Modular R21-scale budget [ILLUSTRATIVE]: personnel (PI, phage scientist, bioinformatician, CF clinical collaborator), phage isolation/sequencing, model systems, and regulatory preparation. All figures [ILLUSTRATIVE], to be set with the institution.

## Vertebrate Animals

Galleria (invertebrate) and murine respiratory infection models are proposed in Aim 2; murine work will follow IACUC-approved protocols with humane endpoints and the minimum animals required for statistical power [ILLUSTRATIVE].

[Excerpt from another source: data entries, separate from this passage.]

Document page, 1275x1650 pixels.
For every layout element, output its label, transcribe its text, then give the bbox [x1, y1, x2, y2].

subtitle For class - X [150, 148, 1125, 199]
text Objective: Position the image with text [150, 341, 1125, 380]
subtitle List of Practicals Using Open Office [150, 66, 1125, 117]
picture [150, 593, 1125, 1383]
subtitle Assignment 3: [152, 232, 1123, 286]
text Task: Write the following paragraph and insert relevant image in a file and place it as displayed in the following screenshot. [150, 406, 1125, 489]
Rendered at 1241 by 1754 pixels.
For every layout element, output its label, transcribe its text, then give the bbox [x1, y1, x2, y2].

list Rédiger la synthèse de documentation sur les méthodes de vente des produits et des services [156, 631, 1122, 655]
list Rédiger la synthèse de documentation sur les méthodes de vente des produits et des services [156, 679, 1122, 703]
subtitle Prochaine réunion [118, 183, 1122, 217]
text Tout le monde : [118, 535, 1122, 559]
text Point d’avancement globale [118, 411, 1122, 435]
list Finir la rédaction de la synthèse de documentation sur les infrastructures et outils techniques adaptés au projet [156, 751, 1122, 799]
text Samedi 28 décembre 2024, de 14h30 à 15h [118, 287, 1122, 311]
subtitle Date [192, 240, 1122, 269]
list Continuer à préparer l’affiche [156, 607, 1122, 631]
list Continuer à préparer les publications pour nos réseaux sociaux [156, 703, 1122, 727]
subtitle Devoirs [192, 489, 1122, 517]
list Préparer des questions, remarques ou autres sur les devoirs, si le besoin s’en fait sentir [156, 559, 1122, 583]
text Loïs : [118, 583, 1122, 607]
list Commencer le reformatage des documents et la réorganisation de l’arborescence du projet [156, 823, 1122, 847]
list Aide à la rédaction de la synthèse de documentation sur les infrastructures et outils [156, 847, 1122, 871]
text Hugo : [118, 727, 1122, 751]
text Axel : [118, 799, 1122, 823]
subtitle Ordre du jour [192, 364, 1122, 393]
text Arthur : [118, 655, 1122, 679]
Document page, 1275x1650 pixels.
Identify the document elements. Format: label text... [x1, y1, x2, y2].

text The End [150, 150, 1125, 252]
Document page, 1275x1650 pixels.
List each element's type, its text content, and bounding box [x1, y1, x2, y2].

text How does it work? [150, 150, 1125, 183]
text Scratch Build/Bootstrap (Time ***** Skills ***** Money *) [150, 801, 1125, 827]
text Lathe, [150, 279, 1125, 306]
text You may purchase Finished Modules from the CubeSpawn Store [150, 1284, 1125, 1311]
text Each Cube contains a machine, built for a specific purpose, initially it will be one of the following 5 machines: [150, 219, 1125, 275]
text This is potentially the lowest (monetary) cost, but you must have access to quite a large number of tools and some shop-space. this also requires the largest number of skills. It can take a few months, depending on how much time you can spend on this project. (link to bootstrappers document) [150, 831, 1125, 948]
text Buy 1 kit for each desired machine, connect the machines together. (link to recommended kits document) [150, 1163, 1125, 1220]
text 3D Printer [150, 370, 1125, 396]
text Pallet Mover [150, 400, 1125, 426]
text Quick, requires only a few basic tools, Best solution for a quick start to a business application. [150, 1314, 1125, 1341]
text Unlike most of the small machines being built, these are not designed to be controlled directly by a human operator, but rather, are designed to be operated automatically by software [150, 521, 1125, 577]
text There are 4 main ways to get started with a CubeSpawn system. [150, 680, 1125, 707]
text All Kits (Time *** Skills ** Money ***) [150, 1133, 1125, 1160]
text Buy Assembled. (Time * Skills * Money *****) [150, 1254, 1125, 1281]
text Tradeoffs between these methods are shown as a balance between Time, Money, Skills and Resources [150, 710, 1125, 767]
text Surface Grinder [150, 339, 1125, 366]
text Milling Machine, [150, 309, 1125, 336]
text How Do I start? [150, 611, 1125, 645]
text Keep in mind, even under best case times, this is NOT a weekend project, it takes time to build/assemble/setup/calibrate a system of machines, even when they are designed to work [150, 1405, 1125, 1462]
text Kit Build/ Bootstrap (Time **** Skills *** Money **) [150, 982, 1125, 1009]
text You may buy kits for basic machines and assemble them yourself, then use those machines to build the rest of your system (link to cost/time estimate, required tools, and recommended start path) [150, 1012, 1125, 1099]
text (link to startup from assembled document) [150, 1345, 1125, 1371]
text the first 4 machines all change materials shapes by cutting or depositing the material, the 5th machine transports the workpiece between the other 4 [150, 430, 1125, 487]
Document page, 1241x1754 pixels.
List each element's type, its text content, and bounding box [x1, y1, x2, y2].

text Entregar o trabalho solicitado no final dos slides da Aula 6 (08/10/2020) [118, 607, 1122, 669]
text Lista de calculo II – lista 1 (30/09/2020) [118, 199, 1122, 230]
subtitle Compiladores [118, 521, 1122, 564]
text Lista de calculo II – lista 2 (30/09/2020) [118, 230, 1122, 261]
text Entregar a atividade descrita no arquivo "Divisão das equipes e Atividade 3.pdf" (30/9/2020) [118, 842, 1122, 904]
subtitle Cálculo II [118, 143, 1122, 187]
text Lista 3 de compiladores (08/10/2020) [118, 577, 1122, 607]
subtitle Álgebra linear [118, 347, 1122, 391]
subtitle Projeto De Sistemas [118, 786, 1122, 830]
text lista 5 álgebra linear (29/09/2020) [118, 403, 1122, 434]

## Human Subjects / Clinical Trial

Aim 3 prepares — but this exploratory award does not execute — an expanded-access pathway. Any clinical administration of investigational phage would proceed under an FDA emergency/expanded-access IND (eIND) with IRB oversight and informed consent; see the regulatory pathway for context.

## Team & Environment

Template roles to fill: PI (phage biology/CF microbiology); CF pulmonary/infectious-disease physician; bacteriophage genomicist/bioinformatician; GMP/quality advisor; regulatory/bioethics lead. Environment: an academic phage-isolation and CF clinical program with biobanking capacity.